I'm implementing a LRU cache for photos of users, using Commons Collections LRUMap (which is basicly a LinkedHashMap with small modifications). The findPhoto method can be called several hundred times within a few seconds.
public class CacheHandler {
private static final int MAX_ENTRIES = 1000;
private static Map<Long, Photo> photoCache = Collections.synchronizedMap(new LRUMap(MAX_ENTRIES));
public static Map<Long, Photo> getPhotoCache() {
return photoCache;
}
}
Usage:
public Photo findPhoto(Long userId){
User user = userDAO.find(userId);
if (user != null) {
Map<Long, Photo> cache = CacheHandler.getPhotoCache();
Photo photo = cache.get(userId);
if(photo == null){
if (user.isFromAD()) {
try {
photo = LDAPService.getInstance().getPhoto(user.getLogin());
} catch (LDAPSearchException e) {
throw new EJBException(e);
}
} else {
log.debug("Fetching photo from DB for external user: " + user.getLogin());
UserFile file = userDAO.findUserFile(user.getPhotoId());
if (file != null) {
photo = new Photo(file.getFilename(), "image/png", file.getFileData());
}
}
cache.put(userId, photo);
}else{
log.debug("Fetching photo from cache, user: " + user.getLogin());
}
return photo;
}else{
return null;
}
}
As you can see I'm not using synchronization blocks. I'm assuming that the worst case scenario here is a race condition that causes two threads to run cache.put(userId, photo) for the same userId. But the data will be the same for two threads, so that is not an issue.

Data items
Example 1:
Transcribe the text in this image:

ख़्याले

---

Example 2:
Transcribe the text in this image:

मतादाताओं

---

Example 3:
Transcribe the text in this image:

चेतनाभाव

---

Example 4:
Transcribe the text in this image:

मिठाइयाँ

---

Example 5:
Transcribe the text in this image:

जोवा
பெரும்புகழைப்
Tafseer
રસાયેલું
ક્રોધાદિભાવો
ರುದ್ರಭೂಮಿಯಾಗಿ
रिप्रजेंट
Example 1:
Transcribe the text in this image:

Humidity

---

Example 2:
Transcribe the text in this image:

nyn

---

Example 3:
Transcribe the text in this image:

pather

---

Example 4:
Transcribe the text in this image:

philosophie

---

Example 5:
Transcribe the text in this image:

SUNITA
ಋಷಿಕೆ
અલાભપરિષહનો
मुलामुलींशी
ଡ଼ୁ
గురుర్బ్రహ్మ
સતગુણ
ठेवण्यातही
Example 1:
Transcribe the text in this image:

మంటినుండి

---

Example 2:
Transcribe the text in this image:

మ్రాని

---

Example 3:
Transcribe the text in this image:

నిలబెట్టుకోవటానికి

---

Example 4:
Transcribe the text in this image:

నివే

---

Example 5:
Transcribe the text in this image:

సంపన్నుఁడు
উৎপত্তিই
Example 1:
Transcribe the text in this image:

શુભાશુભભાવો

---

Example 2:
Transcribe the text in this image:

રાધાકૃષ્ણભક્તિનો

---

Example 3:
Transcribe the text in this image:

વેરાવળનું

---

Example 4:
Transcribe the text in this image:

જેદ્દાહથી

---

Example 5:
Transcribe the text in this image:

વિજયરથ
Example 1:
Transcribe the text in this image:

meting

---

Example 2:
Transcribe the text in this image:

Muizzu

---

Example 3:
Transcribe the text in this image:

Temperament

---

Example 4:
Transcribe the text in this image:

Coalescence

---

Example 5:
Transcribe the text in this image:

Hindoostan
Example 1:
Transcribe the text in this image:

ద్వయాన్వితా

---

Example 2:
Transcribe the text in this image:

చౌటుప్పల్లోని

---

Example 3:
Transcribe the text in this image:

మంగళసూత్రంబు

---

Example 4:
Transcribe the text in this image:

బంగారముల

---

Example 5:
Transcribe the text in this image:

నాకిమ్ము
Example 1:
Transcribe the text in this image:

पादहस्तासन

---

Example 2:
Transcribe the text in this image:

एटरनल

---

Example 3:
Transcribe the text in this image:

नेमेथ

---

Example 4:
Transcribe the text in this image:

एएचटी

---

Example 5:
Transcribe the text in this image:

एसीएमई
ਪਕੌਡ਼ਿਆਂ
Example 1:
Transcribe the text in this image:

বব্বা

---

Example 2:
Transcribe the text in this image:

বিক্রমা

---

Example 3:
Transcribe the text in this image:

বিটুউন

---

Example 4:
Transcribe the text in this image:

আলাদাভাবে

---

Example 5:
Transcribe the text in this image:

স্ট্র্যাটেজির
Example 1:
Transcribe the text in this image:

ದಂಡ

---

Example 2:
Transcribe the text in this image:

- Given exercise -
Reproduce the forum post on the LRU photo cache word for word, including all of its code.

- Correct response -
I'm implementing a LRU cache for photos of users, using Commons Collections LRUMap (which is basicly a LinkedHashMap with small modifications). The findPhoto method can be called several hundred times within a few seconds.
public class CacheHandler {
private static final int MAX_ENTRIES = 1000;
private static Map<Long, Photo> photoCache = Collections.synchronizedMap(new LRUMap(MAX_ENTRIES));
public static Map<Long, Photo> getPhotoCache() {
return photoCache;
}
}
Usage:
public Photo findPhoto(Long userId){
User user = userDAO.find(userId);
if (user != null) {
Map<Long, Photo> cache = CacheHandler.getPhotoCache();
Photo photo = cache.get(userId);
if(photo == null){
if (user.isFromAD()) {
try {
photo = LDAPService.getInstance().getPhoto(user.getLogin());
} catch (LDAPSearchException e) {
throw new EJBException(e);
}
} else {
log.debug("Fetching photo from DB for external user: " + user.getLogin());
UserFile file = userDAO.findUserFile(user.getPhotoId());
if (file != null) {
photo = new Photo(file.getFilename(), "image/png", file.getFileData());
}
}
cache.put(userId, photo);
}else{
log.debug("Fetching photo from cache, user: " + user.getLogin());
}
return photo;
}else{
return null;
}
}
As you can see I'm not using synchronization blocks. I'm assuming that the worst case scenario here is a race condition that causes two threads to run cache.put(userId, photo) for the same userId. But the data will be the same for two threads, so that is not an issue.